Clipping free attacks against artificial neural networks

TL;DR

This paper introduces the Centered Initial Attack (CIA), a novel adversarial attack method that maintains a fixed maximum perturbation and is robust against recent defenses, challenging current defense strategies.

Contribution

The paper proposes CIA, a new attack method that avoids clipping, ensures fixed perturbation limits, and remains effective against advanced defenses like feature squeezing and ensemble methods.

Findings

CIA achieves 80% success against defenses at 1.5% perturbation

Nearly 100% attack success with 6% perturbation

CIA outperforms existing attacks in robustness and control

Abstract

During the last years, a remarkable breakthrough has been made in AI domain thanks to artificial deep neural networks that achieved a great success in many machine learning tasks in computer vision, natural language processing, speech recognition, malware detection and so on.
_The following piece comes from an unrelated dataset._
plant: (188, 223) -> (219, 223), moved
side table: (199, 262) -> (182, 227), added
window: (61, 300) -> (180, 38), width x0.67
However, they are highly vulnerable to easily crafted adversarial examples. Many investigations have pointed out this fact and different approaches have been proposed to generate attacks while adding a limited perturbation to the original data. The most robust known method so far is the so called C&W attack [1]. Nonetheless, a countermeasure known as feature squeezing coupled with ensemble defense showed that most of these attacks can be destroyed [6]. In this paper, we present a new method we call Centered Initial Attack (CIA) whose advantage is twofold : first, it insures by construction the maximum perturbation to be smaller than a threshold fixed beforehand, without the clipping process that degrades the quality of attacks. Second, it is robust against recently introduced defenses such as feature squeezing, JPEG encoding and even against a voting ensemble of defenses. While its application is not limited to images, we illustrate this using five of the current best classifiers on ImageNet dataset among which two are adversarialy retrained on purpose to be robust against attacks. With a fixed maximum perturbation of only 1.5% on any pixel, around 80% of attacks (targeted) fool the voting ensemble defense and nearly 100% when the perturbation is only 6%. While this shows how it is difficult to defend against CIA attacks, the last section of the paper gives some guidelines to limit their impact.